AUSTRALIA

COVID cuts, casualisation create rising stress for staff
The impact of mass forced redundancies and non-renewal of employment contracts has proved highly stressful for academics and tutors in Australia and New Zealand, according to research led by Megan Lee of Southern Cross University, Australia.The higher education workforce has been “literally decimated” during the COVID-19 pandemic, with more than 17,000 academics having lost their jobs at Australian universities, and still further cuts likely as the nation’s border remains closed to international students.
But the pandemic-related turmoil comes on top of years of casualisation, new management techniques and other factors putting academics under increased pressure.
“And now some disciplines and academics who committed their lives to teaching feel publicly invalidated and unnecessary in the reconstruction of the sector to produce what the government deems to be ‘job-ready graduates’,” the researchers say.
The analysis by researchers in Australia and New Zealand*, “Occupational stress in university academics in Australia and New Zealand”, published in the Journal of Higher Education Policy and Management, found that academics in the two countries were suffering high levels of occupational stress well before COVID-19.
“Recent upheavals only added to existing problems.

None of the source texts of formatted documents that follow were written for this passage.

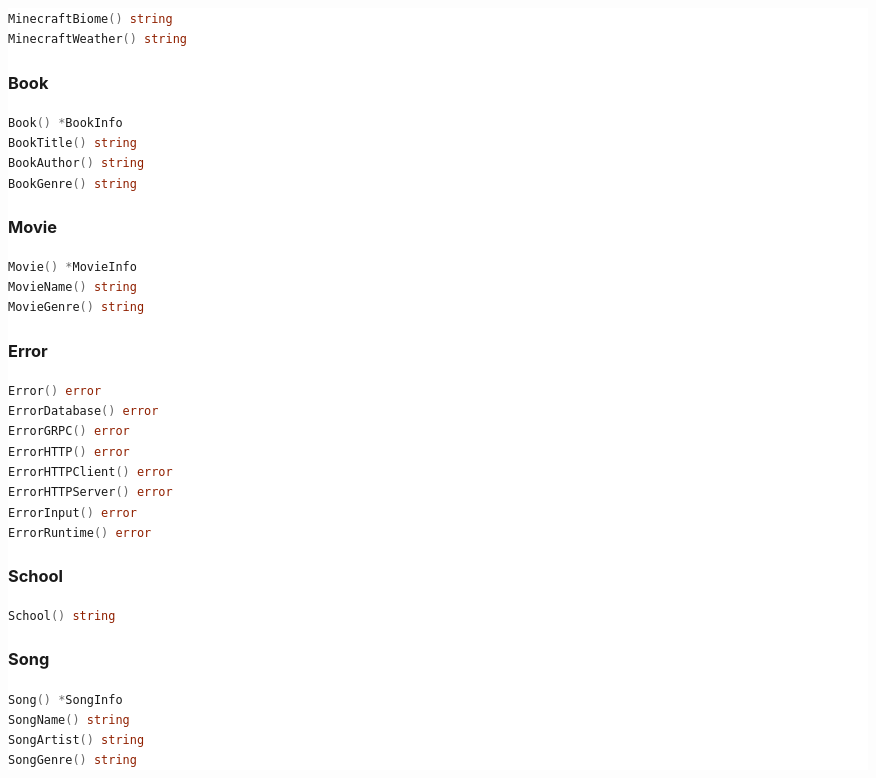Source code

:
 ```go
MinecraftBiome() string
MinecraftWeather() string
```

### Book

```go
Book() *BookInfo
BookTitle() string
BookAuthor() string
BookGenre() string
```

### Movie

```go
Movie() *MovieInfo
MovieName() string
MovieGenre() string
```

### Error

```go
Error() error
ErrorDatabase() error
ErrorGRPC() error
ErrorHTTP() error
ErrorHTTPClient() error
ErrorHTTPServer() error
ErrorInput() error
ErrorRuntime() error
```

### School

```go
School() string
```

### Song

```go
Song() *SongInfo
SongName() string
SongArtist() string
SongGenre() string
```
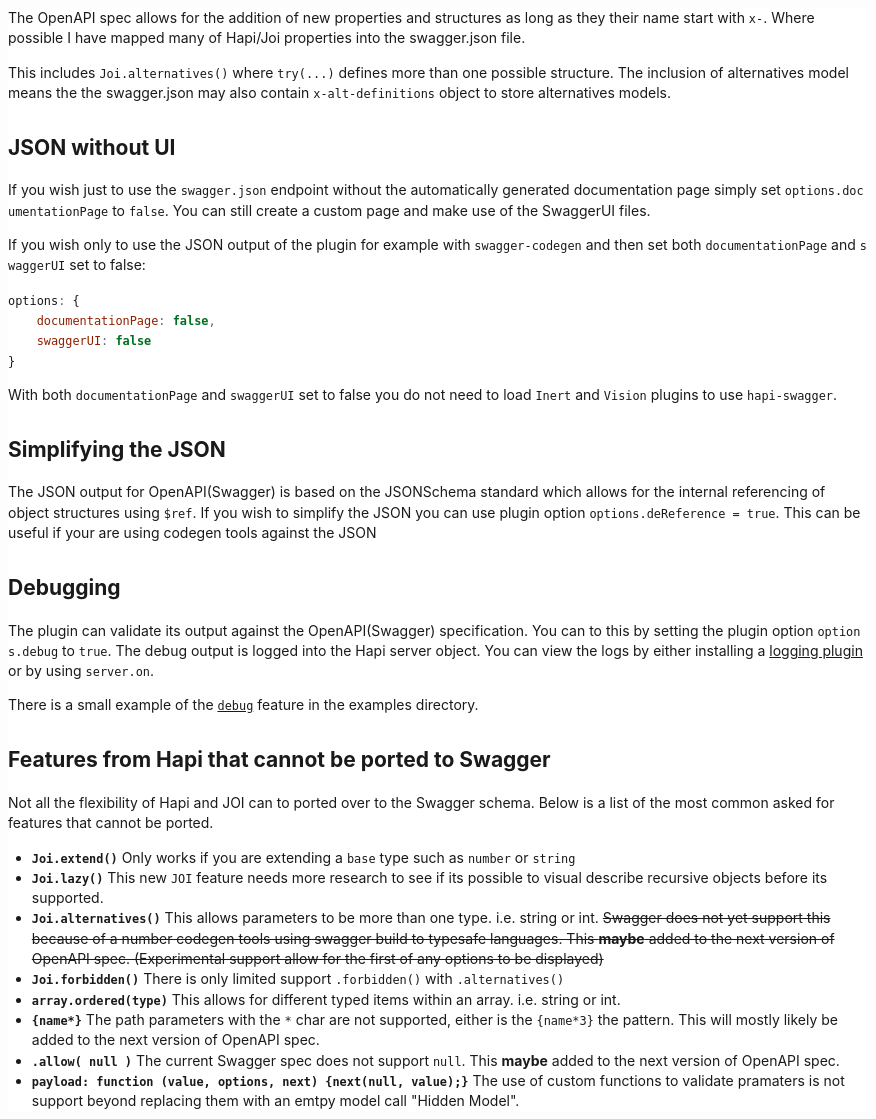 The OpenAPI spec allows for the addition of new properties and structures as long as they their name start with `x-`.
Where possible I have mapped many of Hapi/Joi properties into the swagger.json file.

This includes `Joi.alternatives()` where `try(...)` defines more than one possible structure. The inclusion of
alternatives model means the the swagger.json may also contain `x-alt-definitions` object to store
alternatives models.

## JSON without UI

If you wish just to use the `swagger.json` endpoint without the automatically generated documentation page simply set `options.documentationPage` to `false`.
You can still create a custom page and make use of the SwaggerUI files.

If you wish only to use the JSON output of the plugin for example with `swagger-codegen` and then set both `documentationPage` and `swaggerUI` set to false:

```javascript
options: {
    documentationPage: false,
    swaggerUI: false
}
```

With both `documentationPage` and `swaggerUI` set to false you do not need to load `Inert` and `Vision` plugins to use `hapi-swagger`.

## Simplifying the JSON

The JSON output for OpenAPI(Swagger) is based on the JSONSchema standard which allows for the internal referencing of object
structures using `$ref`. If you wish to simplify the JSON you can use plugin option `options.deReference = true`. This can
be useful if your are using codegen tools against the JSON

## Debugging

The plugin can validate its output against the OpenAPI(Swagger) specification. You can to this by setting the plugin option `options.debug` to `true`.
The debug output is logged into the Hapi server object. You can view the logs by either installing a [logging plugin](https://hapi.dev/plugins/#logging) or by using `server.on`.

There is a small example of the [`debug`](examples/debug.js) feature in the examples directory.

## Features from Hapi that cannot be ported to Swagger

Not all the flexibility of Hapi and JOI can to ported over to the Swagger schema. Below is a list of the most common asked for features that cannot be ported.

-   **`Joi.extend()`** Only works if you are extending a `base` type such as `number` or `string`
-   **`Joi.lazy()`** This new `JOI` feature needs more research to see if its possible to visual describe recursive objects before its supported.
-   **`Joi.alternatives()`** This allows parameters to be more than one type. i.e. string or int. ~~Swagger does not yet support this because of a number codegen tools using swagger build to typesafe languages. This **maybe** added to the next version of OpenAPI spec. (Experimental support allow for the first of any options to be displayed)~~
-   **`Joi.forbidden()`** There is only limited support `.forbidden()` with `.alternatives()`
-   **`array.ordered(type)`** This allows for different typed items within an array. i.e. string or int.
-   **`{name*}`** The path parameters with the `*` char are not supported, either is the `{name*3}` the pattern. This will mostly likely be added to the next version of OpenAPI spec.
-   **`.allow( null )`** The current Swagger spec does not support `null`. This **maybe** added to the next version of OpenAPI spec.
-   **`payload: function (value, options, next) {next(null, value);}`** The use of custom functions to validate pramaters is not support beyond replacing them with an emtpy model call "Hidden Model".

This is likely to jeopardise recruitment and retention of staff even in the very areas, such as health, teaching and medicine, where the government expects high future demand,” the researchers write in The Conversation.
They note that the Australian government’s 2021-22 budget “only added salt to universities’ [COVID wounds]” by failing to provide the resources academics need to perform their work as teachers and researchers.
Budget adds to stress
In a commentary on the federal budget also published in The Conversation, Australian National University Professor Andrew Norton said university research is facing a crisis with no real precedent.
“Australia’s research boom was fuelled by the profits on international students that are now disappearing,” Norton says.
“It was helped by some domestic undergraduate courses making profits, but ‘Job-ready Graduates’ will require that money to be spent on new student places instead.”
In last year’s 2020 budget, the government injected an extra AU$1 billion (US$734 million) into its research block grant programme, effectively doubling it for a year.
As Norton notes, the goal was to ease the financial pain caused by the COVID-19 pandemic and the loss of international student fee revenue.
But, as he says, if Australia’s borders were to be re-opened to international students in the second half of 2021 or in early 2022, the fees they paid the universities would have meant there was not a strong case for another AU$1 billion from government.
In any case, unless safe travel zones on the New Zealand model open for major international student source countries, the federal budget indicates there will be no great increase in numbers until mid-2022.
“With the temporary research grant increase not offered again in [the federal] budget, university research output will inevitably decline significantly,” Norton says.
“There are no major public funding increases on offer, other than for research infrastructure from 2023-24 – after the international student market is expected to be in a recovery phase.”
Main sources of stress
The review of university teaching staff over the past 20 years found five key factors contributed to stress and distress among academics:
• Balancing teaching and research workloads.
• Lack of job security in an increasingly casualised workforce, with more than seven in every 10 academics at some universities employed as casuals.
• The challenges of switching from being a professional to an academic in applied disciplines – for example, a shift-working nurse taking on a teaching role at a university.
• Academics having to work after hours and on weekends to manage their workload and meet performance indicators for research and teaching (including student feedback scores).
• The effect of universities adopting ‘new public management’, which involves managers attempting to keep tight control over staff.
The review says many academics believe they are facing tighter managerial control and greater surveillance. Every facet of their role is subject to oversight and regulation, the researchers say.
The great changes in technology have contributed to this situation because although technology can enhance or extend educational experience online, it is also increasingly used to monitor and manage performance, the researchers add.
They argue that universities that have embraced performance management have also reduced the professional autonomy of academic teaching staff and demanded increased productivity, yet also have the lowest rates of job satisfaction.
As a result, the satisfaction that Australian academics feel about their jobs and their institution’s management is “very low compared to other countries”.
And the students?
The review highlights a problem arising from performance, promotion and continuing tenure of academics being directly linked to measures of student satisfaction and success, leaving academics torn between trying to keep students happy while ensuring academic standards are met.
At the same time university managers appear to neglect the impact on academics’ well-being and reputation of negative feedback from student surveys – which may include anonymous student comments, some of them hurtful.
The researchers quote one respondent who talked of seeing colleagues “go through a post-traumatic stress disorder of sorts when evaluation swings around”.
Added pressure stems from the increasingly competitive research environment, the researchers found.
*Southern Cross University’s Megan Lee, academic tutor and PhD candidate in the faculty of health; Dima Nasrawi, lecturer in nursing; Marie Hutchinson, professor of nursing; and Richard Lakeman, senior lecturer, health and human sciences.